Switzerland is not a natural leader in the field of innovation, and other countries are increasingly gaining the edge in innovative technologies because they are able to invest in greenfield sites. Swiss MEM companies are strongly export-oriented, and because wage and general costs are high in Switzerland, these companies face a huge challenge in establishing a Swiss brand: the country cannot compete on price and cost alone, even though increasing use of robots in factories has the capacity to help bring down costs. More innovation, and different kinds of innovation, may help here: 45% of those surveyed expect development of new value propositions to be a major factor in their future growth, with a particular focus on product and process innovation. Increasing emphasis is also being placed on innovation beyond the traditional areas, for example in services, marketing and distribution. Deployment of the right finance, resources and skills, along with careful management of innovation, will determine the success of innovation and global competitiveness in future.

Growing inorganically:

The strength of the Swiss Franc has to some extent put a brake on acquisition activities in the Swiss MEM industry and has reduced domestic transactions.
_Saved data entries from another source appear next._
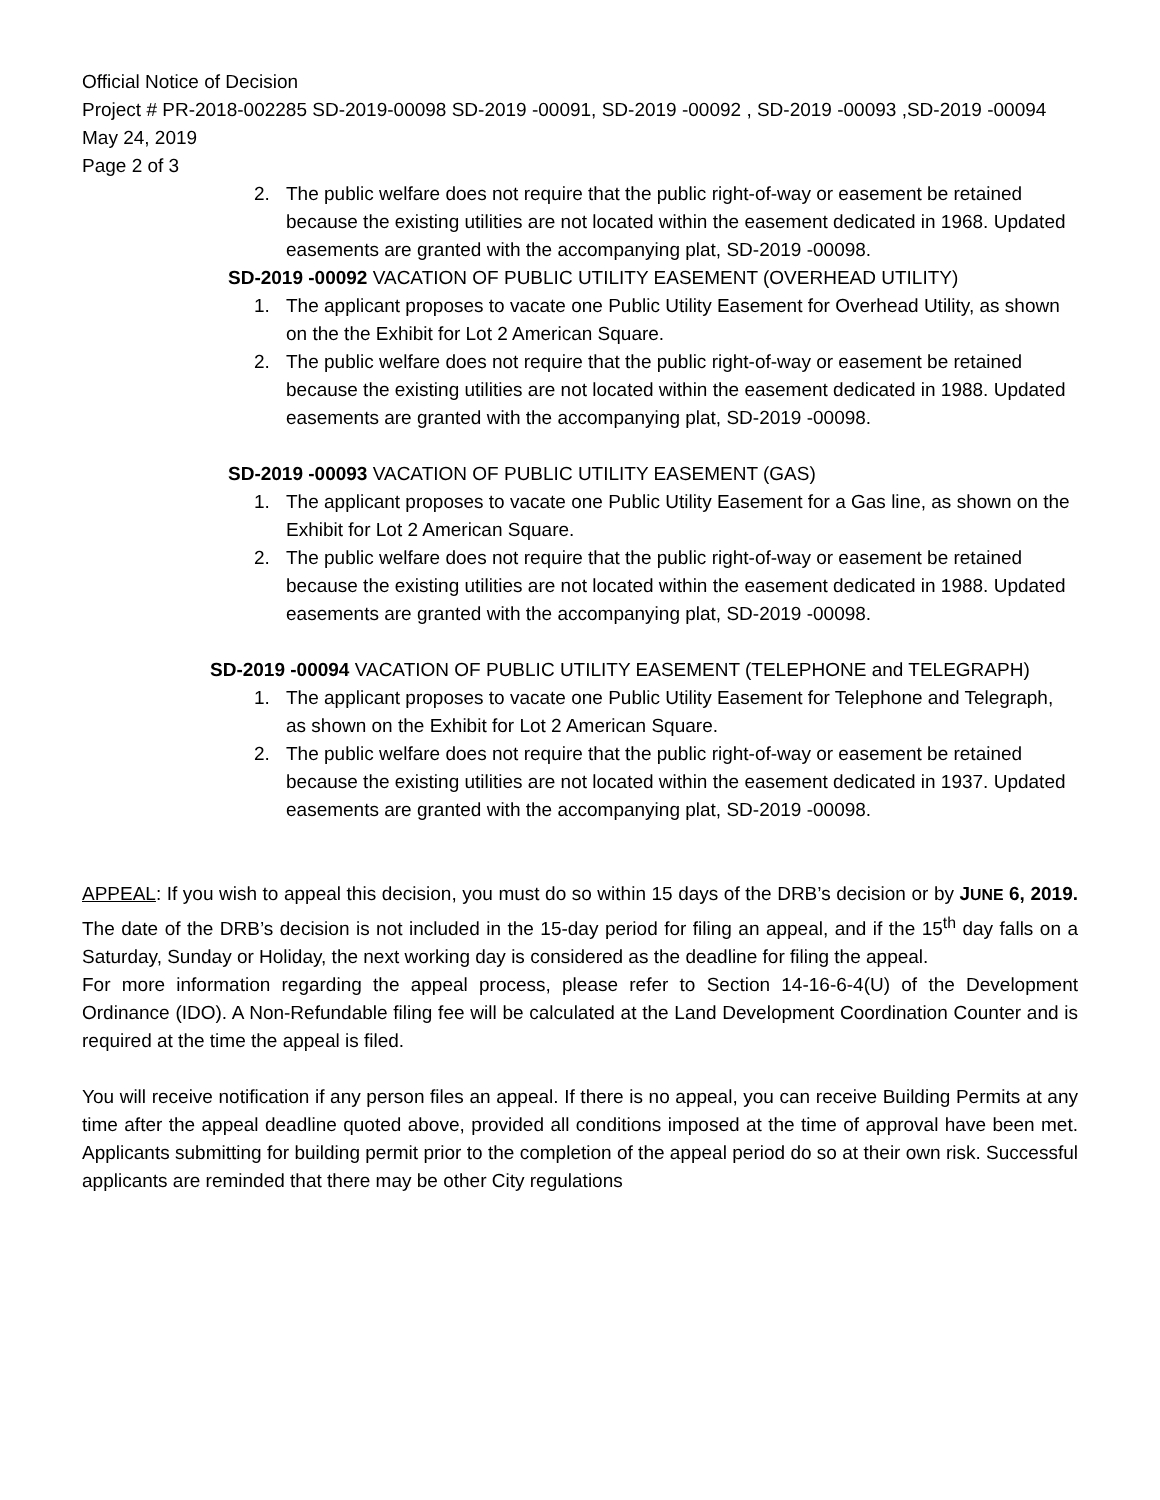Official Notice of Decision
Project # PR-2018-002285 SD-2019-00098 SD-2019 -00091, SD-2019 -00092 , SD-2019 -00093 ,SD-2019 -00094
May 24, 2019
Page 2 of 3
2. The public welfare does not require that the public right-of-way or easement be retained because the existing utilities are not located within the easement dedicated in 1968. Updated easements are granted with the accompanying plat, SD-2019 -00098.
SD-2019 -00092 VACATION OF PUBLIC UTILITY EASEMENT (OVERHEAD UTILITY)
1. The applicant proposes to vacate one Public Utility Easement for Overhead Utility, as shown on the the Exhibit for Lot 2 American Square.
2. The public welfare does not require that the public right-of-way or easement be retained because the existing utilities are not located within the easement dedicated in 1988. Updated easements are granted with the accompanying plat, SD-2019 -00098.
SD-2019 -00093 VACATION OF PUBLIC UTILITY EASEMENT (GAS)
1. The applicant proposes to vacate one Public Utility Easement for a Gas line, as shown on the Exhibit for Lot 2 American Square.
2. The public welfare does not require that the public right-of-way or easement be retained because the existing utilities are not located within the easement dedicated in 1988. Updated easements are granted with the accompanying plat, SD-2019 -00098.
SD-2019 -00094 VACATION OF PUBLIC UTILITY EASEMENT (TELEPHONE and TELEGRAPH)
1. The applicant proposes to vacate one Public Utility Easement for Telephone and Telegraph, as shown on the Exhibit for Lot 2 American Square.
2. The public welfare does not require that the public right-of-way or easement be retained because the existing utilities are not located within the easement dedicated in 1937. Updated easements are granted with the accompanying plat, SD-2019 -00098.
APPEAL: If you wish to appeal this decision, you must do so within 15 days of the DRB’s decision or by JUNE 6, 2019. The date of the DRB’s decision is not included in the 15-day period for filing an appeal, and if the 15<sup>th</sup> day falls on a Saturday, Sunday or Holiday, the next working day is considered as the deadline for filing the appeal.
For more information regarding the appeal process, please refer to Section 14-16-6-4(U) of the Development Ordinance (IDO). A Non-Refundable filing fee will be calculated at the Land Development Coordination Counter and is required at the time the appeal is filed.
You will receive notification if any person files an appeal. If there is no appeal, you can receive Building Permits at any time after the appeal deadline quoted above, provided all conditions imposed at the time of approval have been met. Applicants submitting for building permit prior to the completion of the appeal period do so at their own risk. Successful applicants are reminded that there may be other City regulations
However, the stability of the strong Franc has also boosted purchasing power abroad, making it more attractive to acquire foreign companies. 24% of those surveyed believe that growth through mergers and acquisitions will be important in future, with a further 40% placing emphasis on alliances and partnerships. The drivers for such activities include filling technology gaps, acquiring market share, and expanding into contiguous product areas and new geographical markets. The keys to inorganic growth include securing the right finance, resources and skills, identifying sector differentiation, having target-oriented acquisition strategies and objectives, and adopting clear implementation and integration processes.
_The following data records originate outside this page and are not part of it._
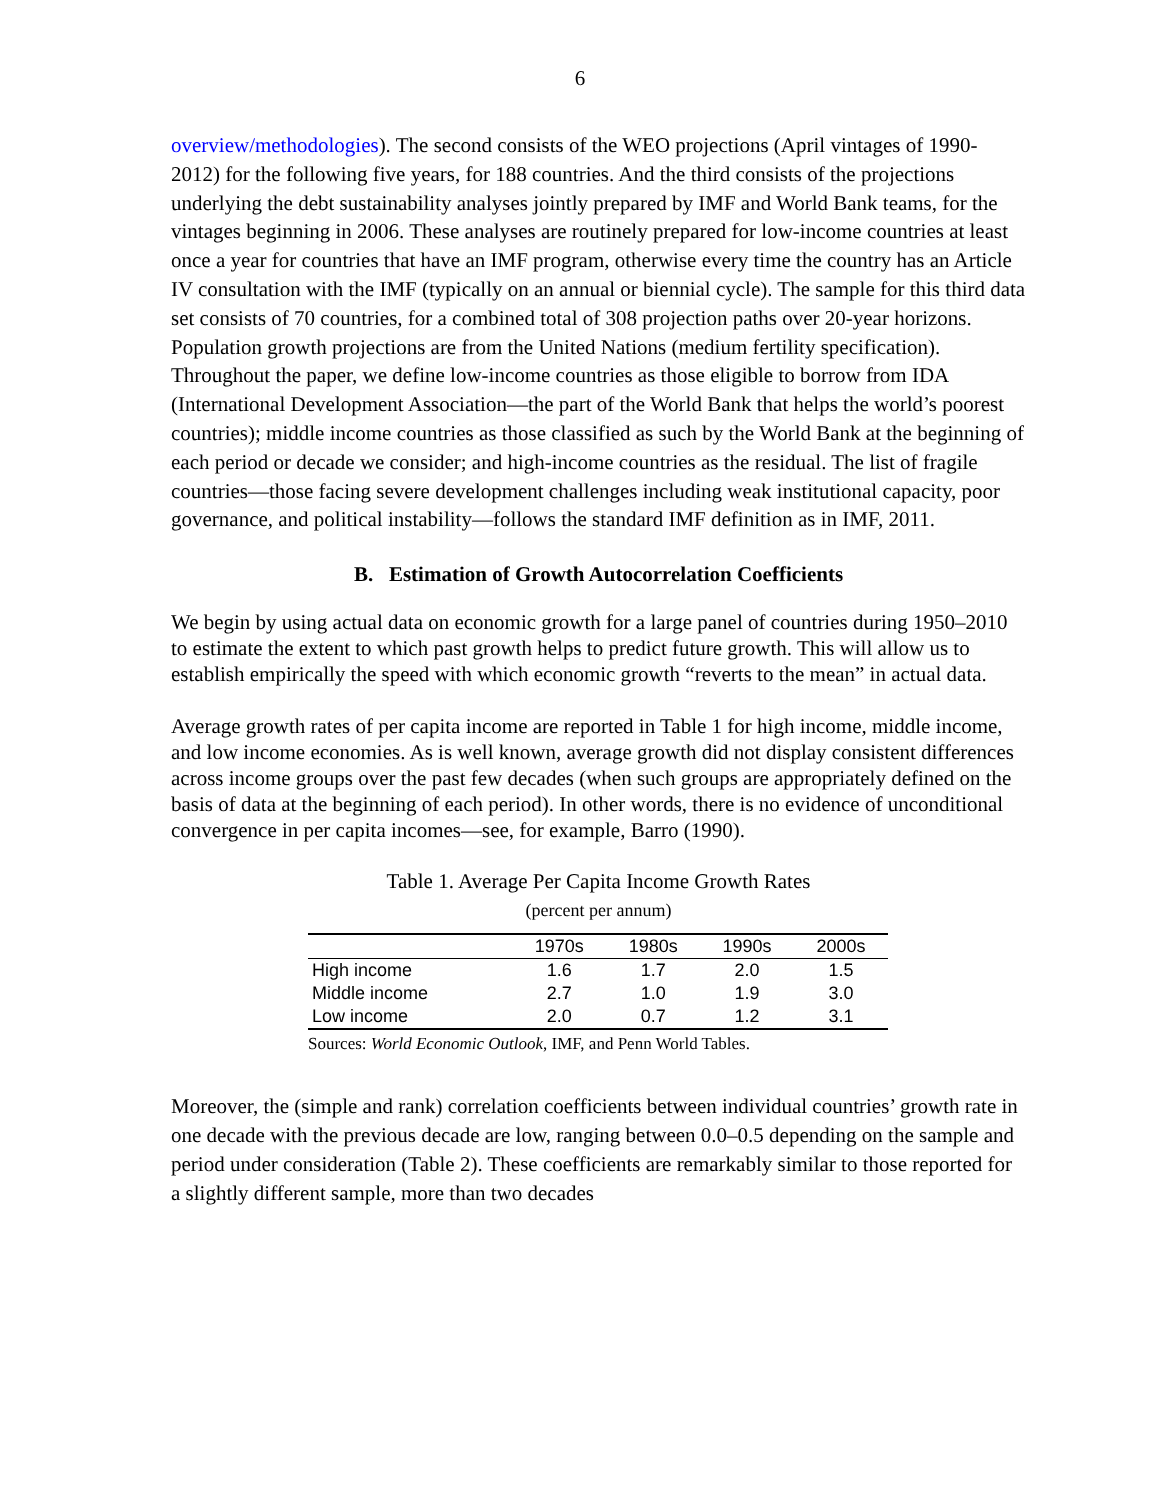6
overview/methodologies). The second consists of the WEO projections (April vintages of 1990-2012) for the following five years, for 188 countries. And the third consists of the projections underlying the debt sustainability analyses jointly prepared by IMF and World Bank teams, for the vintages beginning in 2006. These analyses are routinely prepared for low-income countries at least once a year for countries that have an IMF program, otherwise every time the country has an Article IV consultation with the IMF (typically on an annual or biennial cycle). The sample for this third data set consists of 70 countries, for a combined total of 308 projection paths over 20-year horizons. Population growth projections are from the United Nations (medium fertility specification). Throughout the paper, we define low-income countries as those eligible to borrow from IDA (International Development Association—the part of the World Bank that helps the world’s poorest countries); middle income countries as those classified as such by the World Bank at the beginning of each period or decade we consider; and high-income countries as the residual. The list of fragile countries—those facing severe development challenges including weak institutional capacity, poor governance, and political instability—follows the standard IMF definition as in IMF, 2011.
B. Estimation of Growth Autocorrelation Coefficients
We begin by using actual data on economic growth for a large panel of countries during 1950–2010 to estimate the extent to which past growth helps to predict future growth. This will allow us to establish empirically the speed with which economic growth “reverts to the mean” in actual data.
Average growth rates of per capita income are reported in Table 1 for high income, middle income, and low income economies. As is well known, average growth did not display consistent differences across income groups over the past few decades (when such groups are appropriately defined on the basis of data at the beginning of each period). In other words, there is no evidence of unconditional convergence in per capita incomes—see, for example, Barro (1990).
Table 1. Average Per Capita Income Growth Rates
(percent per annum)
| | 1970s | 1980s | 1990s | 2000s |
| --- | --- | --- | --- | --- |
| High income | 1.6 | 1.7 | 2.0 | 1.5 |
| Middle income | 2.7 | 1.0 | 1.9 | 3.0 |
| Low income | 2.0 | 0.7 | 1.2 | 3.1 |
Sources: World Economic Outlook, IMF, and Penn World Tables.
Moreover, the (simple and rank) correlation coefficients between individual countries’ growth rate in one decade with the previous decade are low, ranging between 0.0–0.5 depending on the sample and period under consideration (Table 2). These coefficients are remarkably similar to those reported for a slightly different sample, more than two decades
Leveraging operational excellence:

The Swiss MEM industry continues to under-perform its international competitors in terms of labour productivity, leaving scope for improvement. Swiss MEM companies also have some catching up to do in terms of optimising their operational processes. 32% of those surveyed acknowledge that creating solid platforms for operational excellence will be a major factor in achieving growth. Corporate programmes continue to focus on production, procurement/purchasing, and warehousing and logistics. Lean production, automation, outsourcing and offshoring/nearshoring are also strategically important. In the past, optimisation has specifically targeted blue-collar labour areas, but the focus is now shifting to white-collar areas. Identifying further potential for optimisation, reducing complexity, avoiding unnecessary activities and waste, and tackling areas that have traditionally been taboo – a willingness to slaughter some ‘sacred cows’ – are now essential to create a solid basis for further growth.